Colbert mourut en 1683, et Louvois devint le nouveau surintendant des Bâtiments du roi, imposant le peintre Pierre Mignard et témoignant à Le Brun une évidente hostilité. Malgré cela, les académiciens osèrent l’élire directeur. Il resta premier peintre du roi et directeur des Gobelins mais, écarté des chantiers, il revint à la peinture de chevalet (ill. 12) destinée au seul Louis XIV. A sa mort ses biens furent saisis, étant considérés comme propriétés de la couronne et furent placés au Louvre. Au Louvre à Paris, non pas au Louvre-Lens.

Commissaires : Bénédicte Gady, Nicolas Milovanovic


Sous la direction de Bénédicte Gady, Nicolas Milovanovic, Charles Le Brun, Lienart / Louvre-Lens, 2016, 440 p., 39 €. ISBN : 9782359061734.


Lire aussi Le Dossier de l’Art, « Charles Le Brun, le peintre du Roi Soleil », n°240, juin 2016, Editions Faton, 9,50 €.

Informations pratiques : Louvre-Lens, 99 rue Paul Bert 62300 Lens. Tél : 00 33 (0)3 21 18 62 62. Ouvert tous les jours sauf le mardi de 10h à 18h. Tarifs : 10 € (réduit 5 €).


Bénédicte Bonnet Saint-Georges, lundi 11 juillet 2016


Notes

1Commissaires :Jacques Thuillier et Jennifer Montagu « Charles Le Brun (1619-1690) : peintre et dessinateur ». Versailles, Musée national du Château de Versailles et des Trianons, juillet-octobre 1963.

2On a longtemps pensé que l’original était conservé au Musée départemental de l’Oise à Beauvais, jusqu’à la redécouverte d’une version aujourd’hui en collection privée, considérée désormais comme l’original, et exposée à Lens.

3Il s’agit du premier tableau de Le Brun à entrer dans les collections, suivi en 2014 du Portrait de la famille Jabach, (voir la brève du 16/5/14) ce qui devrait modifier la perception qu’a le public américain du XVIIe siècle français.

4Cardinal de Bérulle (1575-1629), Opuscules de piété.

5La Madeleine renonçant au vanités du monde et la sculpture de Sarrazin, qui sont toutes les deux conservées au Louvre.

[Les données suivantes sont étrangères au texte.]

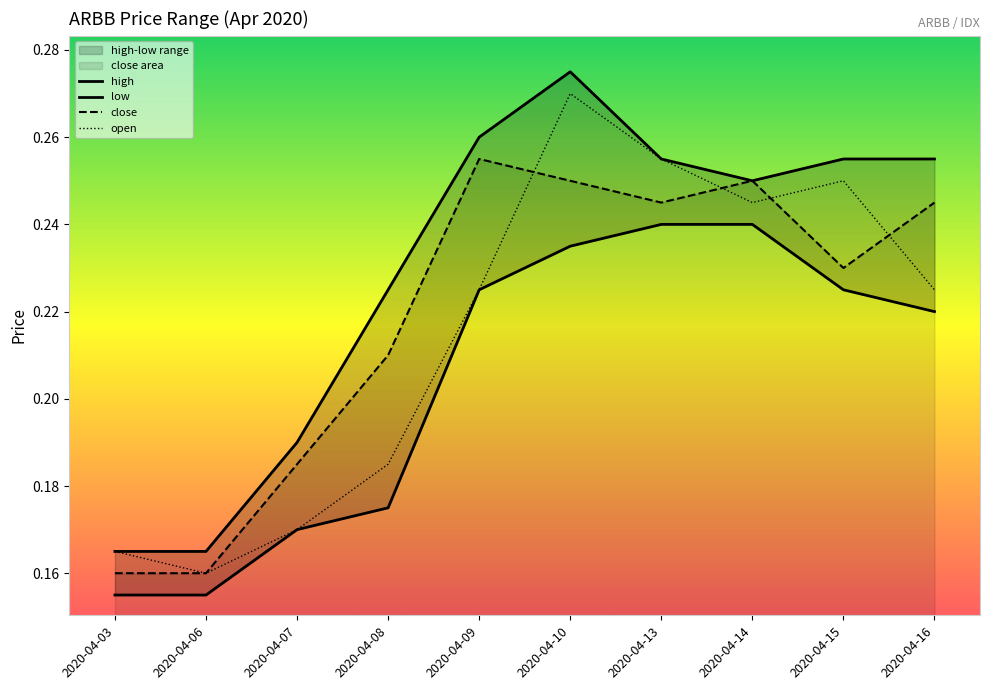

Does the chart have visible grid lines?

No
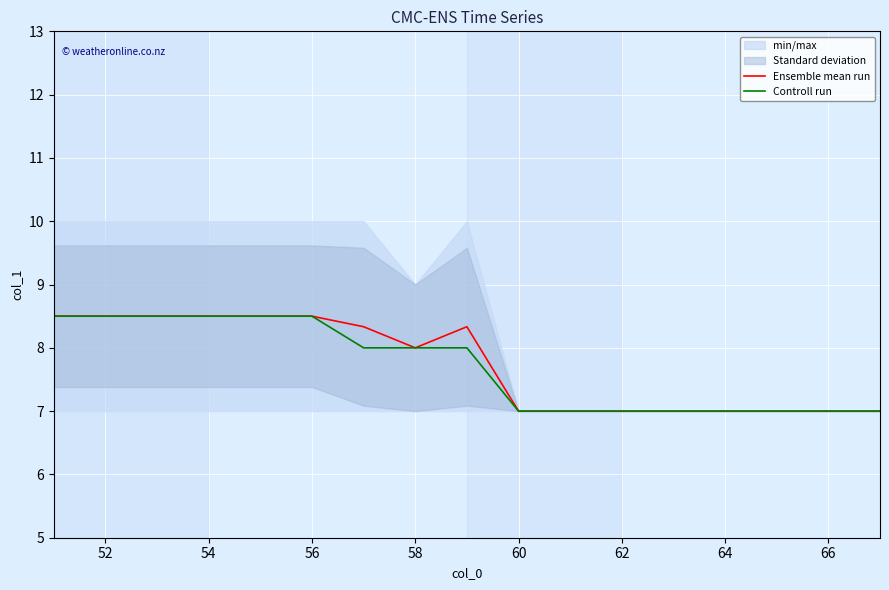

True or false: Controll run and Ensemble mean run cross at least once.

False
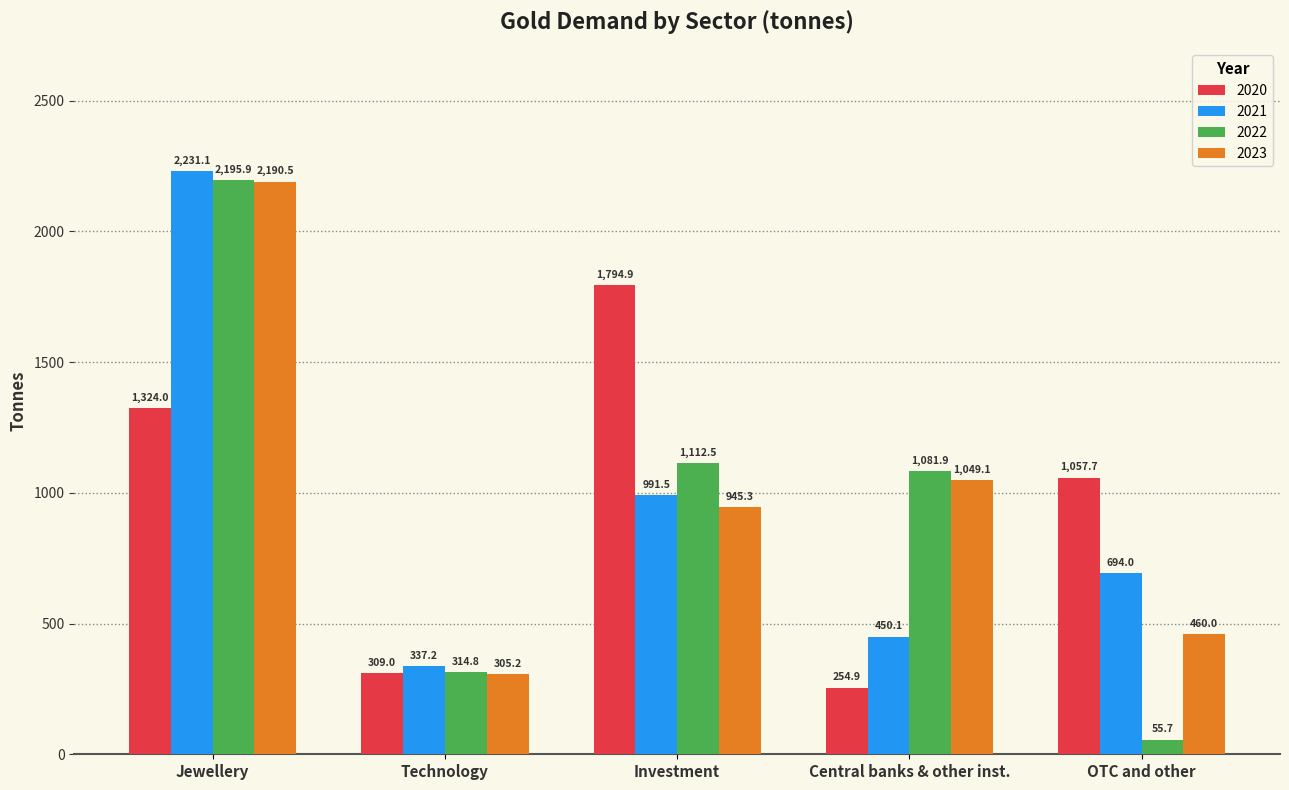

What is the difference between the highest and lowest values at OTC and other?

1002.0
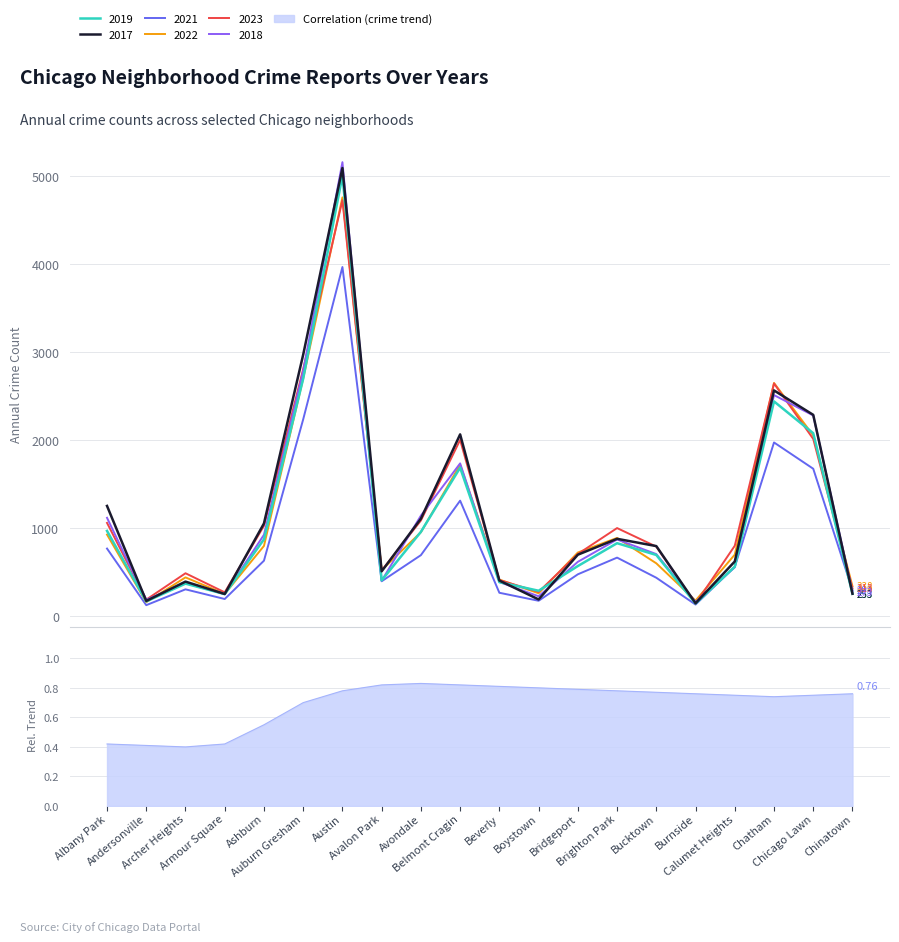

What is the spread (max minus min) of values at Chatham?

677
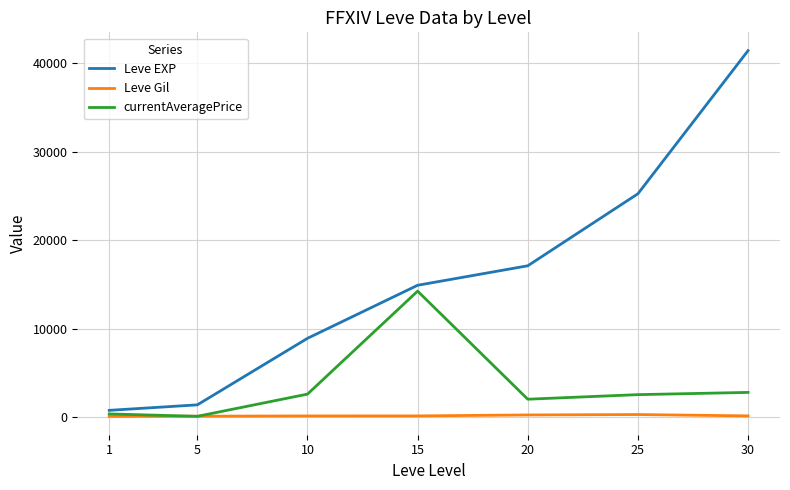

At which category is the sum across all series the highest?

30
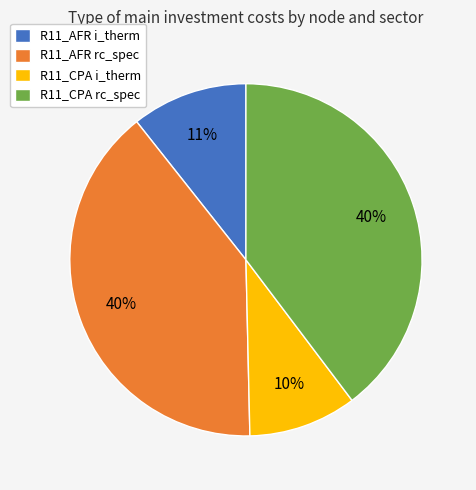

To the nearest percent, what is the combined percentage of R11_CPA i_therm and R11_AFR i_therm?

21%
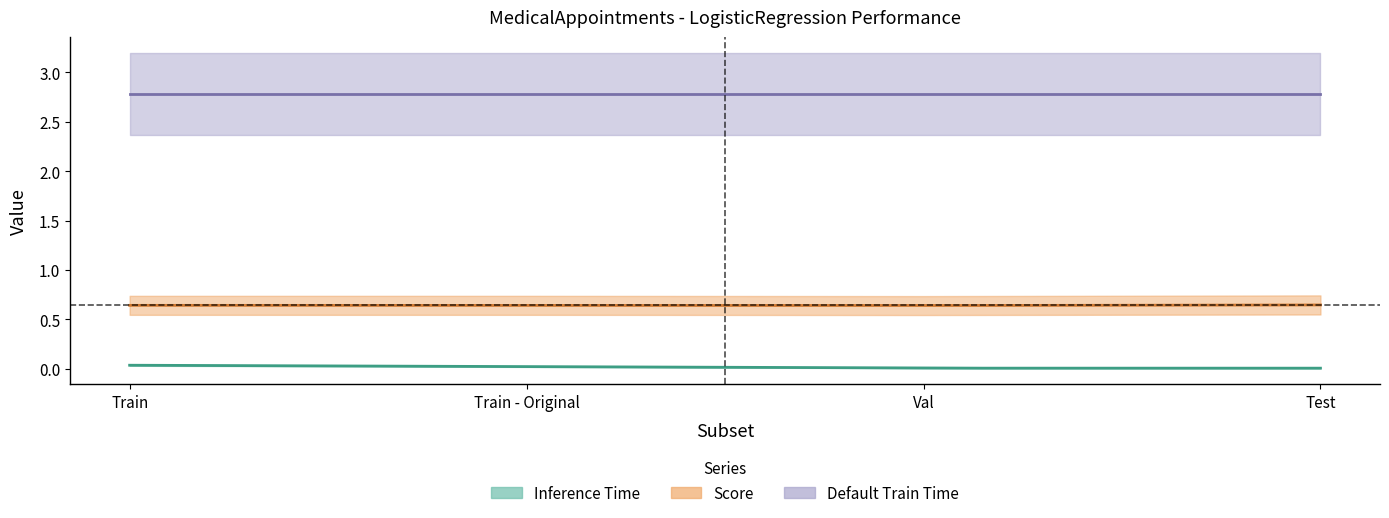

What is the label of the 2nd point from the left?

Train - Original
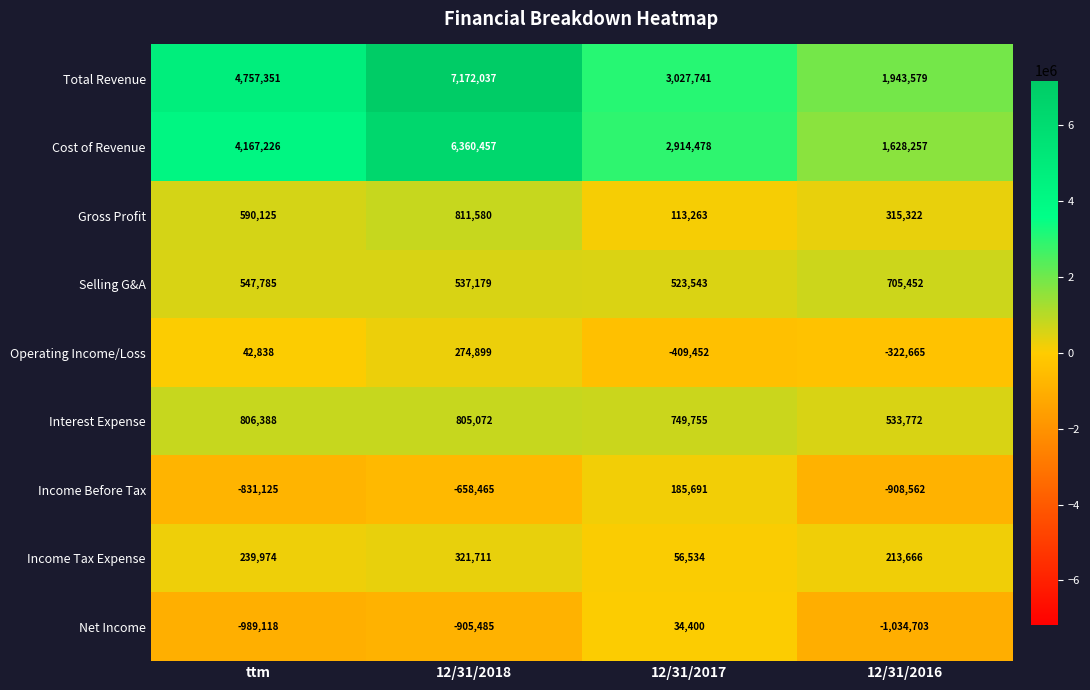

Which series has the largest range (max minus min)?

Total Revenue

La Madeleine dans la grotte de la Sainte Baume retournera au Musée de Grenoble.

6Voir la conférence à l’Académie du 10 juin 1671, dans laquelle Le Brun commente Le Ravissement de saint Paul de Poussin, citée p. 251 du catalogue d’exposition.

7Récit du baptême du Christ dans Évangile selon saint Marc 1, 9-11

8Mercure galant , février 1690, cité p. 311 du catalogue de l’exposition.